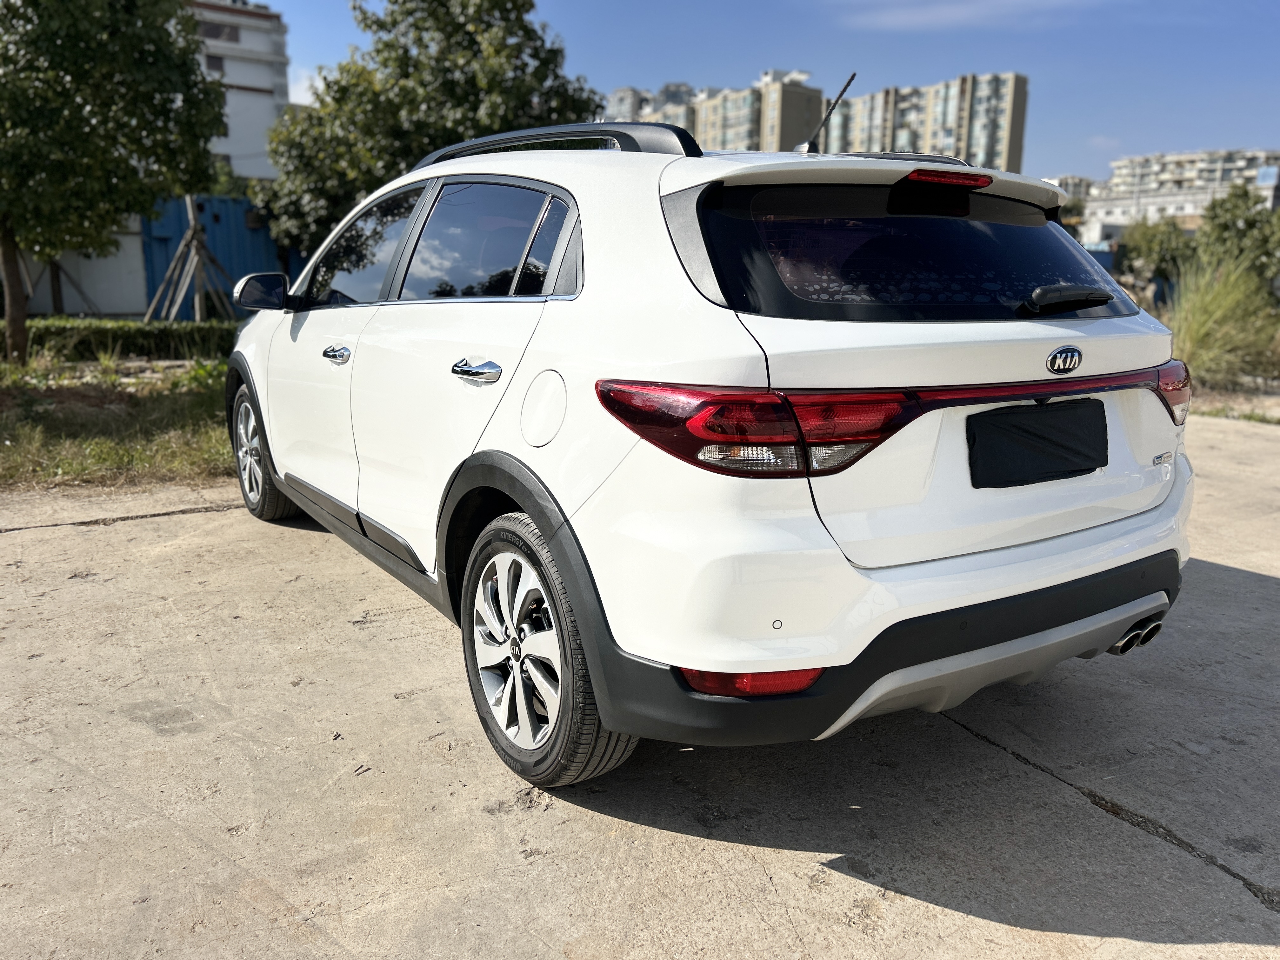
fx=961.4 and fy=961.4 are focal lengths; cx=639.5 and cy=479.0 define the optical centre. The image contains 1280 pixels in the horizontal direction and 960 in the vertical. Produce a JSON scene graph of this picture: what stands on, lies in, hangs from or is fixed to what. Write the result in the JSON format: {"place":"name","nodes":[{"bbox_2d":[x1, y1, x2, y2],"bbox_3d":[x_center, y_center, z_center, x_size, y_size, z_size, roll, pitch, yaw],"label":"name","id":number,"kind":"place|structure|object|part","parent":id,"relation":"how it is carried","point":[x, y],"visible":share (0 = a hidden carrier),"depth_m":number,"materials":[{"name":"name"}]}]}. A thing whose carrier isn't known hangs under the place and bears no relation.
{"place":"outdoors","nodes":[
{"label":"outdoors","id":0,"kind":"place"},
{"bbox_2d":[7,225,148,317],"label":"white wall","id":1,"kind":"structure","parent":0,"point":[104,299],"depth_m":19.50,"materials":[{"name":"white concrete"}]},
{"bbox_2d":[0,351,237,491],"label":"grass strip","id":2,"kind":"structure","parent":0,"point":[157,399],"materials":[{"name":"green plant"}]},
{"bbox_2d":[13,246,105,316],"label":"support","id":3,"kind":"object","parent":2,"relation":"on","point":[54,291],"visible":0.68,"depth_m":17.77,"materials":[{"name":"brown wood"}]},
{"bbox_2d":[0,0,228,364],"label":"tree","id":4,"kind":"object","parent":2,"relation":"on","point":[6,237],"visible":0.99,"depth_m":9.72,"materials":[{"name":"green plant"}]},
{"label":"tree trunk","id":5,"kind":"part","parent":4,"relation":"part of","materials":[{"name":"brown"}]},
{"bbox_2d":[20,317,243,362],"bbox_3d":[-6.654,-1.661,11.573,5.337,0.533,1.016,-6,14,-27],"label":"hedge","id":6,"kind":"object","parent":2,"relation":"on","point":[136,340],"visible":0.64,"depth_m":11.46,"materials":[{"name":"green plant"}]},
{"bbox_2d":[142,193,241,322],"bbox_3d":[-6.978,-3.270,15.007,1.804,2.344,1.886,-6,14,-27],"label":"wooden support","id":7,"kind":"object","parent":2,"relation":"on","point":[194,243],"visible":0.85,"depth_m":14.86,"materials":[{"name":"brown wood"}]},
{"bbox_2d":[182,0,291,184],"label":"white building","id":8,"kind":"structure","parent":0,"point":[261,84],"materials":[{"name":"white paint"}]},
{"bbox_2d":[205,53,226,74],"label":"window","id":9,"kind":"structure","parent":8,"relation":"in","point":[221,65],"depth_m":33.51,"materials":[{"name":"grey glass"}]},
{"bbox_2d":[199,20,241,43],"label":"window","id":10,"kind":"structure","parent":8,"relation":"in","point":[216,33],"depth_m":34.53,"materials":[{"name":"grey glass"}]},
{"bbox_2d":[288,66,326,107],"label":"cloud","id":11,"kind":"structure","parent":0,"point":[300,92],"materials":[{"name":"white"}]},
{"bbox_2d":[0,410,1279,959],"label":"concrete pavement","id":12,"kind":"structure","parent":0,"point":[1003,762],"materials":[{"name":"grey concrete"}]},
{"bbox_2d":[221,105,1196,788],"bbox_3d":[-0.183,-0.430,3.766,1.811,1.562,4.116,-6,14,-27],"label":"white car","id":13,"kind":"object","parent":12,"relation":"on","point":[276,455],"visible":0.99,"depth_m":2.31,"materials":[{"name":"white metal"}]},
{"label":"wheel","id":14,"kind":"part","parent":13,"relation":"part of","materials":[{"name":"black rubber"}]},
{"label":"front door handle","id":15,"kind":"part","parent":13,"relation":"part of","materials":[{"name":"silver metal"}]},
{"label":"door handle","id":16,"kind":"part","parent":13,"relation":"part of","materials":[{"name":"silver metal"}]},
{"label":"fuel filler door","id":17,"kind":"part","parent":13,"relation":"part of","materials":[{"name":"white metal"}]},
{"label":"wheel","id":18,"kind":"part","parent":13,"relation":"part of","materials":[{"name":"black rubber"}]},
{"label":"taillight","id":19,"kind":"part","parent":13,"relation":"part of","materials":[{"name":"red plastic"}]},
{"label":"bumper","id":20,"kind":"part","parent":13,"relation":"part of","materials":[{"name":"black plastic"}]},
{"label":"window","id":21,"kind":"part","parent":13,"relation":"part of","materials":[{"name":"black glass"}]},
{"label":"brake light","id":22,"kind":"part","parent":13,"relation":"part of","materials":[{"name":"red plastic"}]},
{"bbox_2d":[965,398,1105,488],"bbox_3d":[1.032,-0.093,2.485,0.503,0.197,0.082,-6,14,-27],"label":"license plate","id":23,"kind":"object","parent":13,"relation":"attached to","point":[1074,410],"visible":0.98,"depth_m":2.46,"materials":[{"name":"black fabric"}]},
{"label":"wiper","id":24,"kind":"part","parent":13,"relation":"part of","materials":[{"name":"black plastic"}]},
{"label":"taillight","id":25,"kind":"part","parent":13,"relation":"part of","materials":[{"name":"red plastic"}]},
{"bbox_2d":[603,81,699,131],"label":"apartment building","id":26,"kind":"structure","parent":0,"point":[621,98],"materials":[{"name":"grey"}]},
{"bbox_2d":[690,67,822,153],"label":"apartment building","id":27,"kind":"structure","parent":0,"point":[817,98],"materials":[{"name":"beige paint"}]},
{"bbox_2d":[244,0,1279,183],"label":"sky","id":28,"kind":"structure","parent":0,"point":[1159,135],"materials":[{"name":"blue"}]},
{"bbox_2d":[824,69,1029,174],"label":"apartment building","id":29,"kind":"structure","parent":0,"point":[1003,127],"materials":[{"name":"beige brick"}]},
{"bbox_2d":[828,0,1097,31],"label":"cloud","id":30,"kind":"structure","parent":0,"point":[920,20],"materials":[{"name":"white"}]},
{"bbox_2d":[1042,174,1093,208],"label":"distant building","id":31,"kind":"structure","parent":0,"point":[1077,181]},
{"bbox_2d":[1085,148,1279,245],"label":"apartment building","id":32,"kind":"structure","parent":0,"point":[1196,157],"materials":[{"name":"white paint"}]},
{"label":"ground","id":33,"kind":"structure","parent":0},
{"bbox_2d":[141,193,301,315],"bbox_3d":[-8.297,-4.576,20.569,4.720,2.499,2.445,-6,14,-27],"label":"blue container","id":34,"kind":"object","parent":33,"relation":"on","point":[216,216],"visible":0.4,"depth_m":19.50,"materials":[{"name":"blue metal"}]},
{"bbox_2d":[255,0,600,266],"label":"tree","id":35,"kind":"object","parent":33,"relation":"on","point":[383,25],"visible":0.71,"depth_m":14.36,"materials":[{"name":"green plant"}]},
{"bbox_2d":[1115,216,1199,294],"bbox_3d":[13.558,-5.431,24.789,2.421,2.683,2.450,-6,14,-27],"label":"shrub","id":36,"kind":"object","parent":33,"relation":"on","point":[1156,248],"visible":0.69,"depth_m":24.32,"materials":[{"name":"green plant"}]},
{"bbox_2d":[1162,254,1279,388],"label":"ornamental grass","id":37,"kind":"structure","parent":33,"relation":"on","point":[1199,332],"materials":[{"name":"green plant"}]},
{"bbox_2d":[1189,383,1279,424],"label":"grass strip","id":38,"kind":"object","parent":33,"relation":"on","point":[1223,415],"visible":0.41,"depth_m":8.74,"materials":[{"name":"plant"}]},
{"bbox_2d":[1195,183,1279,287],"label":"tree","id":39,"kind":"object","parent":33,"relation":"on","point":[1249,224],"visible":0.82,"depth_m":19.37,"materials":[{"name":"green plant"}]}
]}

**What you should do**
A verbatim transcript of the entries above is required, with the pictures left out.

**Task answer**
fx=961.4 and fy=961.4 are focal lengths; cx=639.5 and cy=479.0 define the optical centre. The image contains 1280 pixels in the horizontal direction and 960 in the vertical. Produce a JSON scene graph of this picture: what stands on, lies in, hangs from or is fixed to what. Write the result in the JSON format: {"place":"name","nodes":[{"bbox_2d":[x1, y1, x2, y2],"bbox_3d":[x_center, y_center, z_center, x_size, y_size, z_size, roll, pitch, yaw],"label":"name","id":number,"kind":"place|structure|object|part","parent":id,"relation":"how it is carried","point":[x, y],"visible":share (0 = a hidden carrier),"depth_m":number,"materials":[{"name":"name"}]}]}. A thing whose carrier isn't known hangs under the place and bears no relation.
{"place":"outdoors","nodes":[
{"label":"outdoors","id":0,"kind":"place"},
{"bbox_2d":[7,225,148,317],"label":"white wall","id":1,"kind":"structure","parent":0,"point":[104,299],"depth_m":19.50,"materials":[{"name":"white concrete"}]},
{"bbox_2d":[0,351,237,491],"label":"grass strip","id":2,"kind":"structure","parent":0,"point":[157,399],"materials":[{"name":"green plant"}]},
{"bbox_2d":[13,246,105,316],"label":"support","id":3,"kind":"object","parent":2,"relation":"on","point":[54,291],"visible":0.68,"depth_m":17.77,"materials":[{"name":"brown wood"}]},
{"bbox_2d":[0,0,228,364],"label":"tree","id":4,"kind":"object","parent":2,"relation":"on","point":[6,237],"visible":0.99,"depth_m":9.72,"materials":[{"name":"green plant"}]},
{"label":"tree trunk","id":5,"kind":"part","parent":4,"relation":"part of","materials":[{"name":"brown"}]},
{"bbox_2d":[20,317,243,362],"bbox_3d":[-6.654,-1.661,11.573,5.337,0.533,1.016,-6,14,-27],"label":"hedge","id":6,"kind":"object","parent":2,"relation":"on","point":[136,340],"visible":0.64,"depth_m":11.46,"materials":[{"name":"green plant"}]},
{"bbox_2d":[142,193,241,322],"bbox_3d":[-6.978,-3.270,15.007,1.804,2.344,1.886,-6,14,-27],"label":"wooden support","id":7,"kind":"object","parent":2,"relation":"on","point":[194,243],"visible":0.85,"depth_m":14.86,"materials":[{"name":"brown wood"}]},
{"bbox_2d":[182,0,291,184],"label":"white building","id":8,"kind":"structure","parent":0,"point":[261,84],"materials":[{"name":"white paint"}]},
{"bbox_2d":[205,53,226,74],"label":"window","id":9,"kind":"structure","parent":8,"relation":"in","point":[221,65],"depth_m":33.51,"materials":[{"name":"grey glass"}]},
{"bbox_2d":[199,20,241,43],"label":"window","id":10,"kind":"structure","parent":8,"relation":"in","point":[216,33],"depth_m":34.53,"materials":[{"name":"grey glass"}]},
{"bbox_2d":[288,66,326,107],"label":"cloud","id":11,"kind":"structure","parent":0,"point":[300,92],"materials":[{"name":"white"}]},
{"bbox_2d":[0,410,1279,959],"label":"concrete pavement","id":12,"kind":"structure","parent":0,"point":[1003,762],"materials":[{"name":"grey concrete"}]},
{"bbox_2d":[221,105,1196,788],"bbox_3d":[-0.183,-0.430,3.766,1.811,1.562,4.116,-6,14,-27],"label":"white car","id":13,"kind":"object","parent":12,"relation":"on","point":[276,455],"visible":0.99,"depth_m":2.31,"materials":[{"name":"white metal"}]},
{"label":"wheel","id":14,"kind":"part","parent":13,"relation":"part of","materials":[{"name":"black rubber"}]},
{"label":"front door handle","id":15,"kind":"part","parent":13,"relation":"part of","materials":[{"name":"silver metal"}]},
{"label":"door handle","id":16,"kind":"part","parent":13,"relation":"part of","materials":[{"name":"silver metal"}]},
{"label":"fuel filler door","id":17,"kind":"part","parent":13,"relation":"part of","materials":[{"name":"white metal"}]},
{"label":"wheel","id":18,"kind":"part","parent":13,"relation":"part of","materials":[{"name":"black rubber"}]},
{"label":"taillight","id":19,"kind":"part","parent":13,"relation":"part of","materials":[{"name":"red plastic"}]},
{"label":"bumper","id":20,"kind":"part","parent":13,"relation":"part of","materials":[{"name":"black plastic"}]},
{"label":"window","id":21,"kind":"part","parent":13,"relation":"part of","materials":[{"name":"black glass"}]},
{"label":"brake light","id":22,"kind":"part","parent":13,"relation":"part of","materials":[{"name":"red plastic"}]},
{"bbox_2d":[965,398,1105,488],"bbox_3d":[1.032,-0.093,2.485,0.503,0.197,0.082,-6,14,-27],"label":"license plate","id":23,"kind":"object","parent":13,"relation":"attached to","point":[1074,410],"visible":0.98,"depth_m":2.46,"materials":[{"name":"black fabric"}]},
{"label":"wiper","id":24,"kind":"part","parent":13,"relation":"part of","materials":[{"name":"black plastic"}]},
{"label":"taillight","id":25,"kind":"part","parent":13,"relation":"part of","materials":[{"name":"red plastic"}]},
{"bbox_2d":[603,81,699,131],"label":"apartment building","id":26,"kind":"structure","parent":0,"point":[621,98],"materials":[{"name":"grey"}]},
{"bbox_2d":[690,67,822,153],"label":"apartment building","id":27,"kind":"structure","parent":0,"point":[817,98],"materials":[{"name":"beige paint"}]},
{"bbox_2d":[244,0,1279,183],"label":"sky","id":28,"kind":"structure","parent":0,"point":[1159,135],"materials":[{"name":"blue"}]},
{"bbox_2d":[824,69,1029,174],"label":"apartment building","id":29,"kind":"structure","parent":0,"point":[1003,127],"materials":[{"name":"beige brick"}]},
{"bbox_2d":[828,0,1097,31],"label":"cloud","id":30,"kind":"structure","parent":0,"point":[920,20],"materials":[{"name":"white"}]},
{"bbox_2d":[1042,174,1093,208],"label":"distant building","id":31,"kind":"structure","parent":0,"point":[1077,181]},
{"bbox_2d":[1085,148,1279,245],"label":"apartment building","id":32,"kind":"structure","parent":0,"point":[1196,157],"materials":[{"name":"white paint"}]},
{"label":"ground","id":33,"kind":"structure","parent":0},
{"bbox_2d":[141,193,301,315],"bbox_3d":[-8.297,-4.576,20.569,4.720,2.499,2.445,-6,14,-27],"label":"blue container","id":34,"kind":"object","parent":33,"relation":"on","point":[216,216],"visible":0.4,"depth_m":19.50,"materials":[{"name":"blue metal"}]},
{"bbox_2d":[255,0,600,266],"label":"tree","id":35,"kind":"object","parent":33,"relation":"on","point":[383,25],"visible":0.71,"depth_m":14.36,"materials":[{"name":"green plant"}]},
{"bbox_2d":[1115,216,1199,294],"bbox_3d":[13.558,-5.431,24.789,2.421,2.683,2.450,-6,14,-27],"label":"shrub","id":36,"kind":"object","parent":33,"relation":"on","point":[1156,248],"visible":0.69,"depth_m":24.32,"materials":[{"name":"green plant"}]},
{"bbox_2d":[1162,254,1279,388],"label":"ornamental grass","id":37,"kind":"structure","parent":33,"relation":"on","point":[1199,332],"materials":[{"name":"green plant"}]},
{"bbox_2d":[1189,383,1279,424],"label":"grass strip","id":38,"kind":"object","parent":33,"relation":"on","point":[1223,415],"visible":0.41,"depth_m":8.74,"materials":[{"name":"plant"}]},
{"bbox_2d":[1195,183,1279,287],"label":"tree","id":39,"kind":"object","parent":33,"relation":"on","point":[1249,224],"visible":0.82,"depth_m":19.37,"materials":[{"name":"green plant"}]}
]}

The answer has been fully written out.